The CEA was an outgrowth of the Northridge earthquake, the last major temblor in the state and the most expensive in U.S. history in terms of damage.

The 6.7-magnitude quake killed 57, injured thousands, destroyed houses, collapsed apartment buildings, crumpled businesses, wrecked freeways and ran up huge bills for insurance companies. Insurers paid out $12.5 billion, which was more than the total of all earthquake insurance premiums ever collected in California. After that loss, insurers balked at writing new earthquake policies or renewals and threatened to stop doing business in the state. In response, the Legislature created the state-run insurance pool.

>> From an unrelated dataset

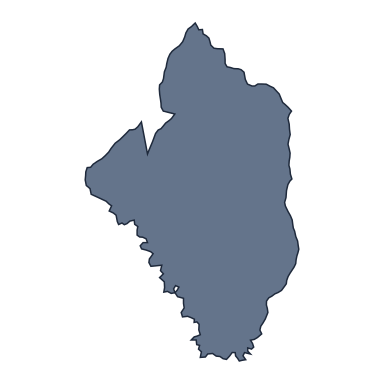 Guatapará, São Paulo, Brazil (Natural Earth projection)
{"feature_id": "56859067B57528350924553", "entity_name": "Guatapará", "entity_type": "district", "adm_level": 2, "iso_a3": "BRA", "parent_name": "Brazil", "parent_adm1": "São Paulo", "projection": "natural_earth1", "projection_center": [-47.986, -21.451], "detail": "fine", "context": "isolated", "style": "filled", "palette": "slate", "viewbox_px": 384, "rotation_deg": 0, "n_neighbors": 0, "source": "geoboundaries", "source_scale": "gbopen_adm2", "svg_char_len": 3045}
<svg xmlns="http://www.w3.org/2000/svg" viewBox="0 0 384 384"><path d="M281.1,98.7L279.2,94.0L276.4,91.0L273.5,87.8L270.0,86.2L266.3,84.2L261.3,84.0L257.9,84.0L254.8,86.0L252.0,86.0L247.5,84.1L245.3,79.4L244.0,72.2L241.1,69.7L238.3,68.8L233.8,68.6L230.4,67.5L227.0,66.8L225.1,63.4L225.1,59.7L224.7,53.6L223.0,48.9L217.3,48.7L213.9,48.2L210.8,45.1L209.9,41.4L208.9,38.1L206.4,35.8L203.1,33.9L202.4,29.5L198.8,29.8L197.3,26.6L195.2,23.0L191.3,26.7L188.1,29.0L185.9,32.9L184.7,37.0L182.7,41.7L179.3,45.8L174.8,49.0L172.1,51.3L169.9,54.2L168.0,58.5L166.7,63.9L166.2,67.2L164.4,71.8L163.5,78.6L162.4,82.0L159.6,84.9L159.3,89.0L159.7,94.3L160.5,99.5L161.0,103.1L161.2,107.2L163.3,111.1L174.8,114.0L171.5,118.5L169.2,120.5L165.6,123.1L163.3,126.0L161.0,128.7L158.2,130.0L155.6,133.4L152.5,141.8L150.6,146.3L148.7,150.9L147.5,154.0L141.4,121.9L137.8,126.8L135.1,129.2L132.4,129.8L129.5,129.9L125.9,133.7L119.9,139.6L115.2,143.2L111.1,148.4L108.7,152.1L105.1,155.8L101.8,158.8L97.4,161.3L93.2,164.2L90.6,167.3L87.2,167.6L85.8,171.9L85.6,175.8L85.2,179.9L86.3,185.5L90.0,188.6L91.2,194.3L98.0,197.4L101.8,199.2L106.1,201.2L109.0,204.0L111.6,205.8L109.2,211.0L113.4,213.0L116.1,215.2L117.3,221.5L118.6,224.5L122.0,223.0L124.3,224.7L127.0,223.6L129.9,221.1L134.2,220.1L134.7,224.3L137.8,226.5L137.1,230.2L137.1,235.1L139.7,237.0L142.7,237.2L146.1,238.8L147.5,242.6L143.1,242.6L140.2,245.8L141.6,248.9L146.3,250.1L150.7,251.7L153.1,253.7L151.3,256.3L149.4,258.9L148.9,262.5L150.9,266.3L155.1,265.9L161.8,265.2L160.5,270.7L163.4,273.8L159.6,277.6L164.3,281.8L164.6,287.6L163.8,292.1L167.5,291.4L171.2,293.4L175.0,292.7L177.6,296.7L183.5,298.3L183.5,303.4L184.2,307.9L181.2,312.5L182.5,316.9L187.6,316.3L191.0,317.6L194.4,319.2L194.1,322.4L196.9,321.9L199.1,324.3L198.8,329.9L200.3,334.7L197.3,336.0L194.2,336.9L191.2,340.0L196.2,340.0L196.7,344.6L199.6,345.4L198.5,349.1L201.4,351.8L200.3,357.4L205.4,357.0L207.7,354.0L212.6,353.5L216.2,356.1L220.0,356.5L223.1,358.7L226.5,359.4L229.6,356.0L232.2,352.5L235.2,352.6L235.6,355.9L237.6,358.3L239.3,361.0L242.1,360.3L245.7,359.7L243.0,355.8L244.5,352.6L250.4,354.0L247.8,351.2L247.7,347.9L251.5,349.1L253.7,347.1L252.5,343.4L250.5,340.2L254.3,339.4L257.5,337.5L261.7,333.9L259.9,330.1L260.8,326.2L262.9,323.1L265.3,319.0L267.9,312.5L267.3,308.3L266.4,305.0L266.5,301.1L268.8,297.8L271.8,296.2L274.8,293.9L278.1,292.5L281.5,290.4L284.4,286.5L286.3,283.8L286.7,280.4L288.1,276.5L290.1,273.1L294.0,267.2L295.7,263.7L296.1,259.8L296.9,255.9L297.9,252.8L298.8,249.2L298.2,245.5L297.6,241.0L295.8,236.6L294.6,231.1L293.3,228.0L292.7,224.0L292.2,220.0L290.4,215.7L288.0,211.5L285.4,206.1L284.6,202.4L286.0,197.6L286.5,190.6L287.9,184.6L289.8,181.2L291.9,179.0L290.4,174.2L289.9,169.0L288.9,165.3L289.2,160.9L289.8,157.4L290.1,153.1L289.2,149.0L288.0,144.2L288.8,139.8L290.2,134.6L289.5,129.3L289.2,124.2L287.9,118.3L289.3,114.3L291.5,111.1L288.2,107.4L285.1,104.5L282.7,102.5L281.1,98.7ZM175.0,292.7L173.6,288.9L175.6,285.6L178.9,287.1L177.2,290.2L175.0,292.7Z" fill="#64748b" stroke="#1e293b" stroke-width="1.5"/></svg>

Funded by premiums and contributions from member insurance companies, the CEA writes about 69% of the quake policies in California.

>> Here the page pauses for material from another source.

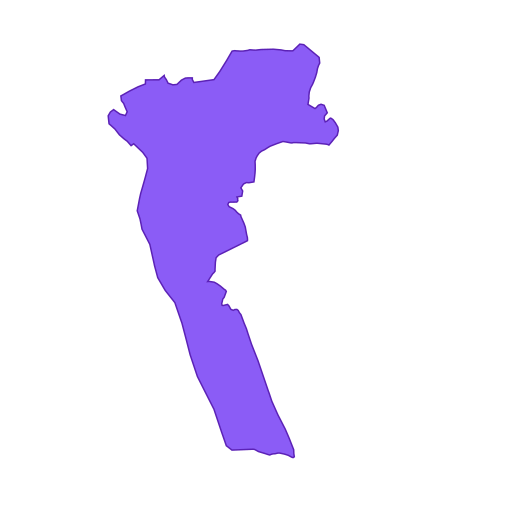 Biyalu, Kafr ash Shaykh, Egypt (Albers equal-area conic projection), rotated 166°
{"feature_id": "37247803B81724678096325", "entity_name": "Biyalu", "entity_type": "district", "adm_level": 2, "iso_a3": "EGY", "parent_name": "Egypt", "parent_adm1": "Kafr ash Shaykh", "projection": "albers", "projection_center": [31.181, 31.319], "detail": "fine", "context": "isolated", "style": "filled", "palette": "violet", "viewbox_px": 512, "rotation_deg": 166, "n_neighbors": 0, "source": "geoboundaries", "source_scale": "gbopen_adm2", "svg_char_len": 3706}
<svg xmlns="http://www.w3.org/2000/svg" viewBox="0 0 512 512"><g transform="rotate(166 256 256)"><path d="M158.4,346.0L154.5,348.8L151.4,351.2L147.9,353.6L146.9,355.6L145.8,357.7L145.4,361.2L146.8,366.1L147.4,367.5L148.1,369.3L148.8,370.3L150.1,371.7L150.8,371.7L153.3,370.4L154.6,369.7L156.4,369.4L156.7,372.5L155.6,375.3L152.2,377.7L153.4,385.7L156.2,387.5L158.9,387.2L160.0,386.5L161.4,385.5L163.1,384.8L168.9,390.5L166.4,396.4L166.0,398.5L164.6,402.3L162.2,406.1L159.7,408.8L158.3,410.6L156.4,413.3L155.2,415.0L152.7,419.2L151.0,423.0L149.2,425.8L147.5,427.8L146.7,433.4L147.3,434.3L147.9,435.1L150.4,438.5L158.5,449.5L158.8,449.6L160.0,450.1L162.3,451.0L163.4,450.3L170.0,446.5L170.6,446.2L172.1,446.5L177.9,448.1L178.2,448.2L181.8,449.9L189.3,452.5L190.3,452.7L200.2,454.9L201.8,455.2L206.4,455.8L207.5,456.1L208.2,456.3L212.1,457.6L212.5,457.6L214.3,457.5L219.1,458.0L219.8,458.2L221.7,458.6L222.8,459.0L225.4,459.8L227.0,460.4L229.6,460.6L230.6,459.6L237.0,453.0L243.7,446.5L246.5,443.8L251.3,439.7L254.1,437.3L274.3,439.4L275.1,442.6L274.8,443.9L274.7,444.2L275.3,444.4L279.0,445.3L280.3,445.5L280.6,445.6L281.6,445.7L284.9,444.9L285.8,444.7L287.3,443.8L287.9,443.5L290.8,441.8L291.2,441.6L295.3,442.2L295.7,442.5L298.6,444.4L299.5,444.9L300.4,449.0L301.5,451.8L301.4,453.4L307.5,450.4L310.7,451.2L320.6,453.6L321.7,449.7L328.7,448.8L329.5,448.7L336.7,447.1L338.9,446.6L348.4,444.0L349.0,439.3L347.8,436.7L347.5,436.2L347.0,432.4L346.1,427.1L347.5,425.4L348.7,423.9L349.1,424.1L353.7,426.6L358.5,432.2L358.7,432.5L362.1,431.1L362.5,430.9L365.2,428.1L365.5,427.8L365.9,425.1L366.6,419.8L365.1,417.7L363.1,414.7L362.2,413.4L359.2,406.6L355.8,401.7L353.2,398.5L350.5,393.3L347.5,394.5L341.1,384.4L340.8,383.9L338.1,377.2L340.0,367.1L343.9,360.0L346.1,356.1L350.3,348.8L352.7,344.7L355.0,340.1L360.3,328.6L359.7,321.4L359.6,320.0L359.8,314.8L360.1,309.6L358.8,304.1L356.2,293.0L356.7,273.7L356.8,271.2L356.6,260.2L356.6,258.8L352.4,244.5L346.0,230.4L344.4,211.9L344.1,208.9L343.9,192.1L343.8,177.2L343.8,176.1L342.0,153.2L338.9,139.5L334.1,118.5L333.9,117.9L332.0,93.7L331.3,86.0L330.7,79.1L326.3,73.5L307.3,69.6L305.4,69.2L304.1,68.6L303.1,67.7L301.4,66.1L301.0,65.7L295.3,62.3L294.8,62.0L292.1,60.3L290.8,59.6L289.0,59.9L287.3,59.9L285.2,59.5L282.5,59.5L280.8,59.1L276.3,56.9L272.9,54.8L270.2,52.3L268.8,51.4L267.4,51.9L267.1,55.1L266.3,58.9L267.9,71.1L269.5,80.9L273.2,96.6L275.8,111.3L276.5,120.3L276.7,121.8L279.4,153.9L281.7,171.4L282.6,182.9L282.9,187.8L283.8,193.7L284.8,202.8L285.8,204.9L286.4,207.4L287.5,208.8L289.5,209.2L291.2,208.8L293.3,210.3L294.3,214.1L295.3,215.9L297.4,215.9L299.8,215.9L300.8,216.3L300.8,218.1L299.7,220.1L298.7,222.2L296.9,223.6L294.8,226.7L293.4,228.8L293.8,230.2L295.1,231.6L297.8,235.4L300.6,238.6L302.9,240.7L307.4,242.6L309.1,242.9L302.5,249.1L300.8,250.1L299.4,251.2L299.0,252.9L296.9,259.8L295.3,263.6L295.1,264.0L292.0,266.0L276.0,269.5L260.6,272.9L260.3,273.8L259.9,276.0L259.9,277.1L259.9,279.2L259.4,286.8L259.8,290.7L261.1,298.0L261.0,299.4L262.7,301.2L264.1,303.3L265.1,305.4L266.8,307.5L270.2,310.4L270.6,311.8L270.9,312.8L269.5,314.5L269.1,314.5L267.8,314.5L266.4,314.1L261.6,313.0L260.2,314.0L260.2,315.1L259.8,316.1L260.2,317.9L255.3,317.5L253.2,322.3L254.2,325.8L250.7,328.9L247.6,329.6L245.2,328.8L240.1,328.4L238.3,332.9L236.9,336.7L235.8,340.2L234.7,344.7L234.5,345.8L234.0,348.2L232.6,350.4L232.3,351.0L230.5,353.0L228.1,355.1L225.3,356.4L221.9,357.1L218.1,358.4L215.7,359.1L208.8,360.0L202.2,360.6L200.2,359.8L199.5,359.5L195.0,357.4L193.7,357.0L192.3,357.0L189.5,356.3L184.4,354.8L183.0,354.4L180.6,353.7L176.9,351.9L174.8,351.5L169.6,350.7L160.7,347.5L158.7,346.4L158.4,346.0Z" fill="#8b5cf6" stroke="#5b21b6" stroke-width="1.5"/></g></svg>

To get a CEA policy, you must have a homeowner's policy with one of the 19 companies that belong to the CEA, Kincaid said. Those companies include Allstate Insurance Co., Farmers Insurance Group and State Farm Insurance. Nonauthority companies, including GeoVera Insurance Co., Firemen's Fund and Pacific Select Property Insurance Co., issue 31% of the state's quake policies.

The CEA's rates are based on factors including the home's proximity to an active fault, age of the home, number of stories, cost to rebuild and other variables such as the type of roof -- a shake roof costs more to replace than a tile roof -- and type of construction. In an earthquake, a one-story, wood-frame house holds up better than a two-story brick house.

The basic policy includes a 15% deductible based on the cost to rebuild, which is lower than the market value of the house because it doesn't include the cost of the land. It does not cover garages, swimming pools, fences or walls but provides $5,000 for damage to personal property such as television sets and furniture. It also provides $1,500 for emergency living expenses, such as a motel room, while a damaged home is repaired.

Homeowners can buy additional coverage. They can pay more to decrease the deductible to 10% for structural damage, increase the coverage for contents up to $100,000 and raise loss-of-use protection up to $15,000. But at best, the CEA's policies provide less coverage at higher prices compared with those written before the Northridge earthquake, prompting some consumer advocates to question the value.